STEP 2: Tobacco Acid Pyrophosphatase 5' Cap Removal leaving 5' monophosphates.
STEP 3: C-tailing (polyA kit, Ambion AM1350)
STEP 4: 5' RNA Linker Ligation
STEP 5: First Strand Synthesis
STEP 6: PCR Amplifiation
STEP 7: Removal of RNA
STEP 8: PCR Clean-up
STEP 9: Library Assessment
5' Linker-1:rCrGrArCrUrGrGrArGrCrArCrGrArGrGrArCrArCrUrGrArCrArUrGrGrArCrUrGrArArGrGrArGrUrArGrArArA -or- (depending on dataset) 5' Linker-2:rCrArCrGrArGrGrArCrArCrUrGrArCrArUrGrGrArCrUrGrArArGrGrArGrUrArGrArArA RT: 5′TCGCGAGCGGCCGCGGGGGGGGGGGGGGG 3′ PCR: 5′CAAGCAGAAGACGGCATACGATCGCGAGCGGCCGCGGGGGG 3′ PCR: 5′ AATGATACGGCGACCACCGACACGAGGACACTGACATGGACTGAAGGAGTAGAAA 3′ Seq: 5′ CACGAGGACACTGACATGGACTGAAGGAGTAGAAA 3′
SEQUENCING: It is essential to perform the on-flow cell enrichment at 65C when sequencing C-tailed libraries. This greatly increases the number of reads. The reads are 36 n'tds in length.

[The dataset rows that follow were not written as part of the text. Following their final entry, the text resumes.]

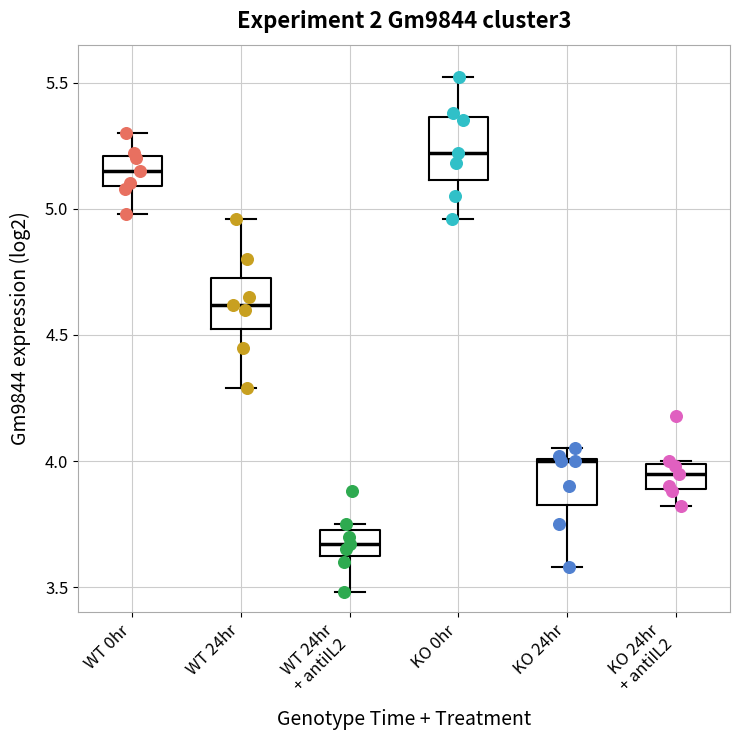

Reading left to right, read every box against the y-axis: the position of its median line, the range the box covers, and the ends of its whiskers. The values are not printed on the chart, so give them approximately, as read against the axis.

WT 0hr: median 5.15, box 5.10 to 5.20, whiskers 5.00 to 5.30
WT 24hr: median 4.60, box 4.55 to 4.75, whiskers 4.30 to 4.95
WT 24hr + antiIL2: median 3.65 (inside the box), box 3.65 to 3.75, whiskers 3.50 to 3.75 (just above the box's upper edge)
KO 0hr: median 5.20, box 5.10 to 5.35, whiskers 4.95 to 5.50
KO 24hr: median 4.00, box 3.85 to 4.00, whiskers 3.60 to 4.05
KO 24hr + antiIL2: median 3.95, box 3.90 to 4.00, whiskers 3.80 to 4.00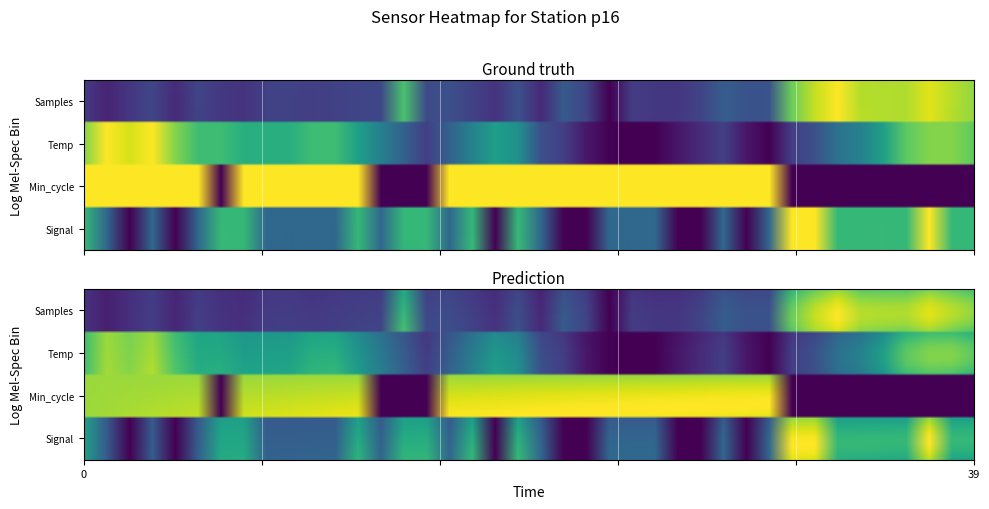

Reading right to left, transcribe all the data shown in this chart.

Samples: 0.8	0.9	1.0	0.9	0.9	0.9	1.0	0.9	0.8	0.3	0.3	0.3	0.2	0.2	0.2	0.2	0.0	0.2	0.3	0.1	0.2	0.1	0.2	0.2	0.2	0.7	0.2	0.2	0.2	0.2	0.2	0.2	0.1	0.2	0.2	0.1	0.2	0.2	0.1	0.2
Temp: 0.8	0.8	0.8	0.8	0.6	0.4	0.4	0.3	0.2	0.0	0.1	0.2	0.1	0.1	0.0	0.0	0.0	0.1	0.2	0.3	0.5	0.6	0.4	0.3	0.2	0.3	0.4	0.6	0.7	0.7	0.6	0.6	0.6	0.7	0.7	0.8	1.0	0.9	1.0	0.8
Min_cycle: 0.0	0.0	0.0	0.0	0.0	0.0	0.0	0.0	0.0	1.0	1.0	1.0	1.0	1.0	1.0	1.0	1.0	1.0	1.0	1.0	1.0	1.0	1.0	1.0	0.0	0.0	0.0	1.0	1.0	1.0	1.0	1.0	1.0	0.0	1.0	1.0	1.0	1.0	1.0	1.0
Signal: 0.7	0.7	1.0	0.7	0.7	0.7	0.7	1.0	1.0	0.3	0.0	0.3	0.0	0.0	0.3	0.3	0.3	0.0	0.0	0.3	0.7	0.0	0.7	0.3	0.7	0.7	0.3	0.7	0.3	0.3	0.3	0.3	0.7	0.7	0.3	0.0	0.3	0.0	0.3	0.7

Sequence reads underwent quality filtration using Illumina standard pipeline (Gerlad). Identical reads were collapsed while maintaining their multiplicity information. The 3′ sequencing adaptor was removed from the reads using a custom clipper program, which aligned the adaptor sequence to the short-reads, allowing up to 2 mismatches and no indels. The trimmed sequences were aligned to the human genome (NCBI build 36, hg18) using Nexalign (Lassmann et al., not published). The alignment parameters tuned to tolerate up to 2 mismatches and no indels. Ee allow up to 100 hits of a multimappers. The best (how is best defined?) hit/s were reported in a bed-like format.

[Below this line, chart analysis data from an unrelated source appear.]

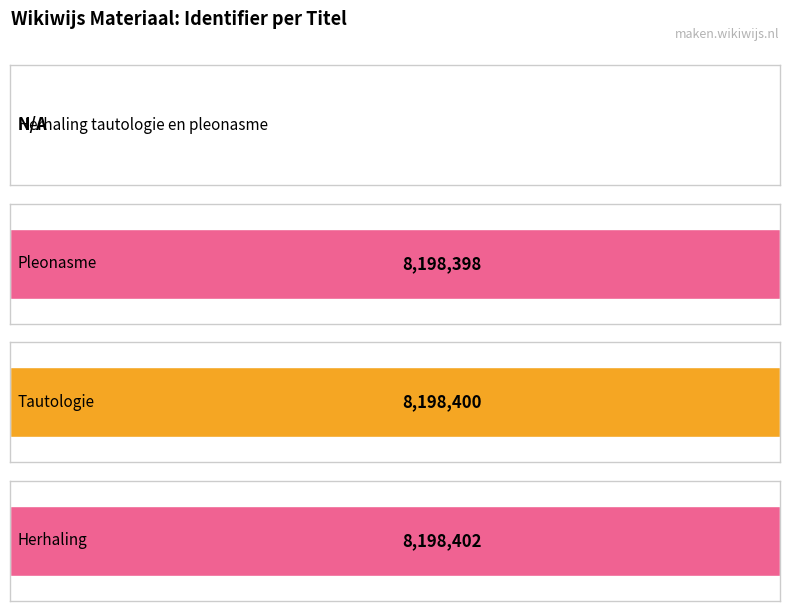

Rank the categories by value from lowest to highest.

Herhaling tautologie en pleonasme, Pleonasme, Tautologie, Herhaling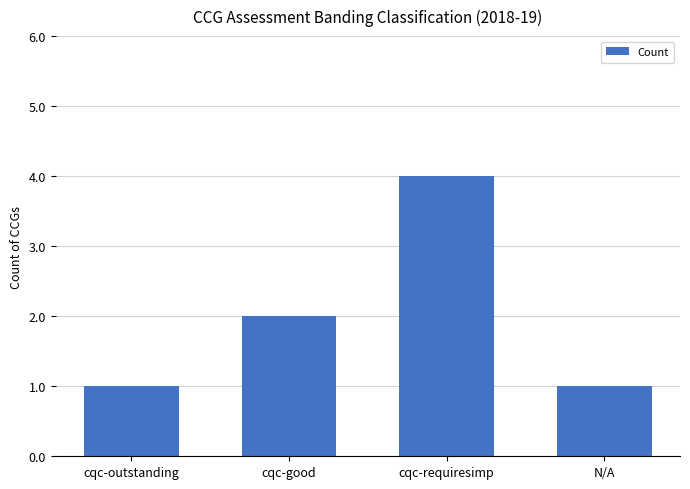

How many distinct data groups are displayed?

1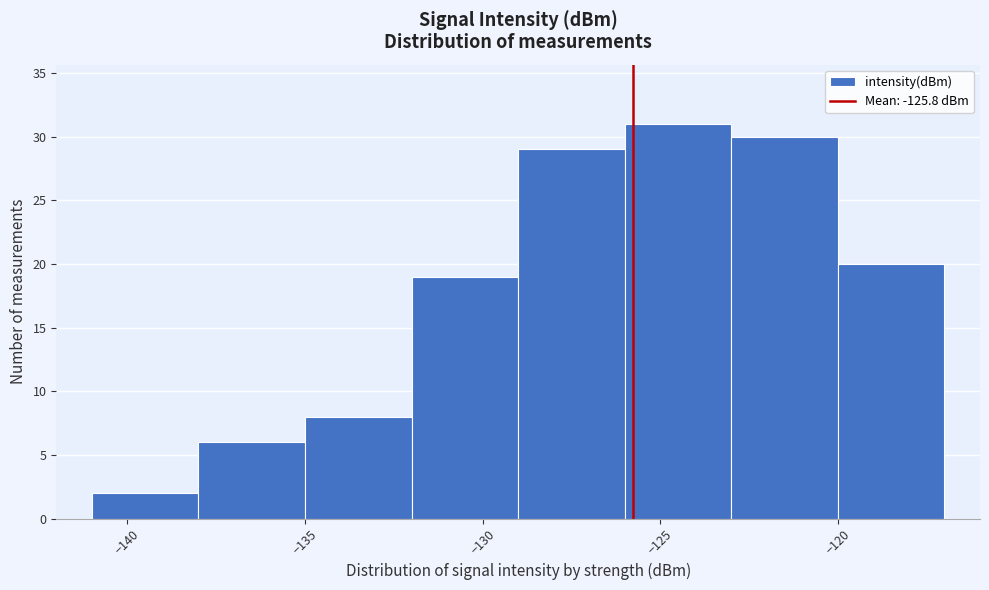

Reading left to right, list every bar in this chart as the range it spans on the x-axis followed by its height. The values are not printed on the chart, so give them approximately, as read against the axis.

-141 to -138: 2
-138 to -135: 6
-135 to -132: 8
-132 to -129: 19
-129 to -126: 29
-126 to -123: 31
-123 to -120: 30
-120 to -117: 20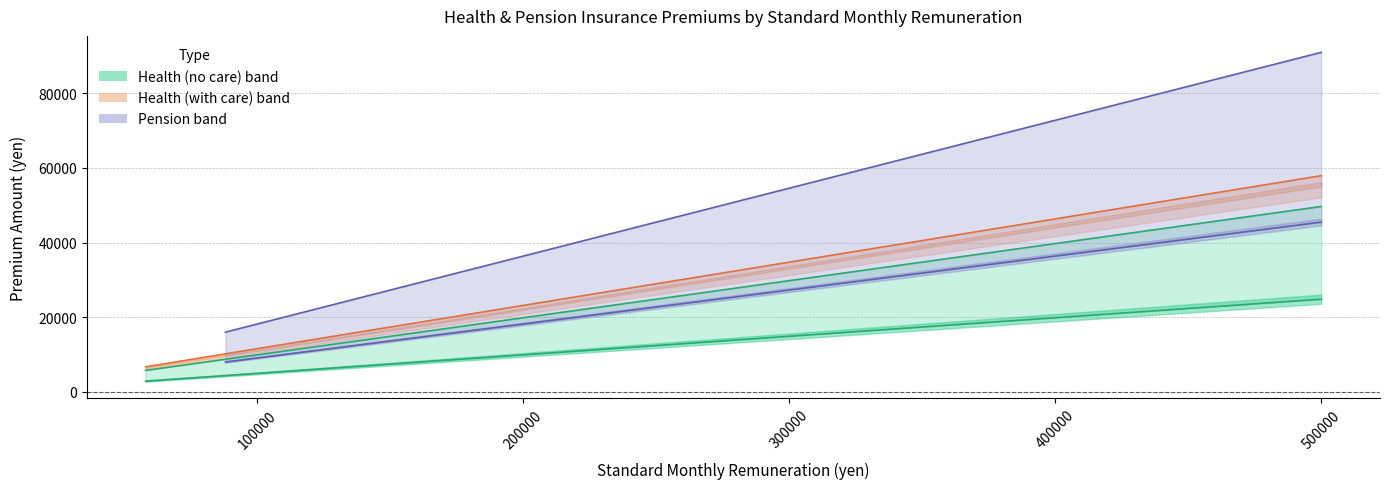

What is the value of the health_care_full point at the 21st from the left?

32424.0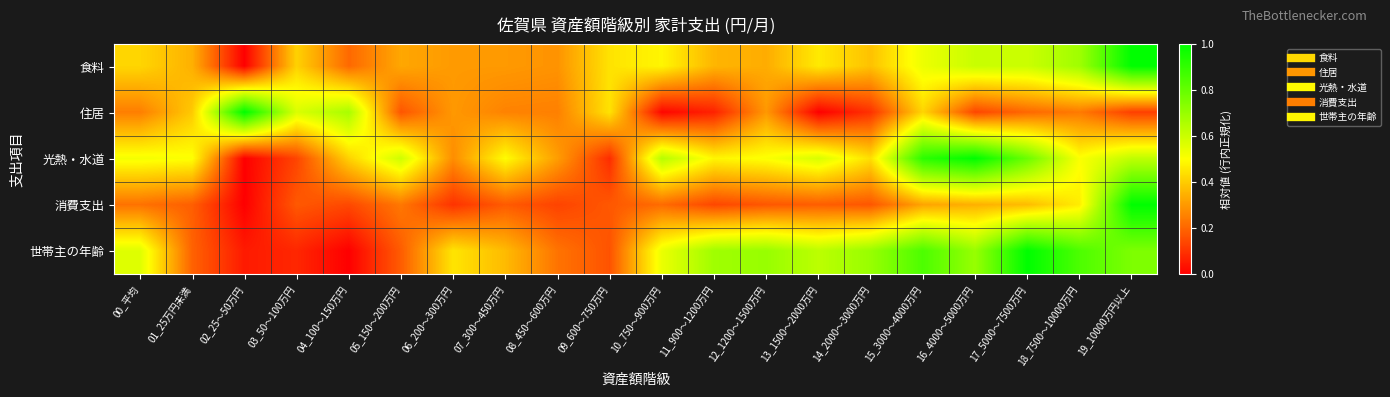

At how many categories does at least one series exceed 0?

20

VALIDATION and QUALITY CONTROL (expand)
One sample is run on a single Illumina lane for a test run. If the results pass the QC for cluster density generation (criteria?) and quality scores (criteria), the sample is run on additional 7 lanes of Illumina, which completes the validation process. The resulting files are then analyzed through a custom-made pipeline and submitted to Barcelona.
This protocol has been published in PMID: 19169241.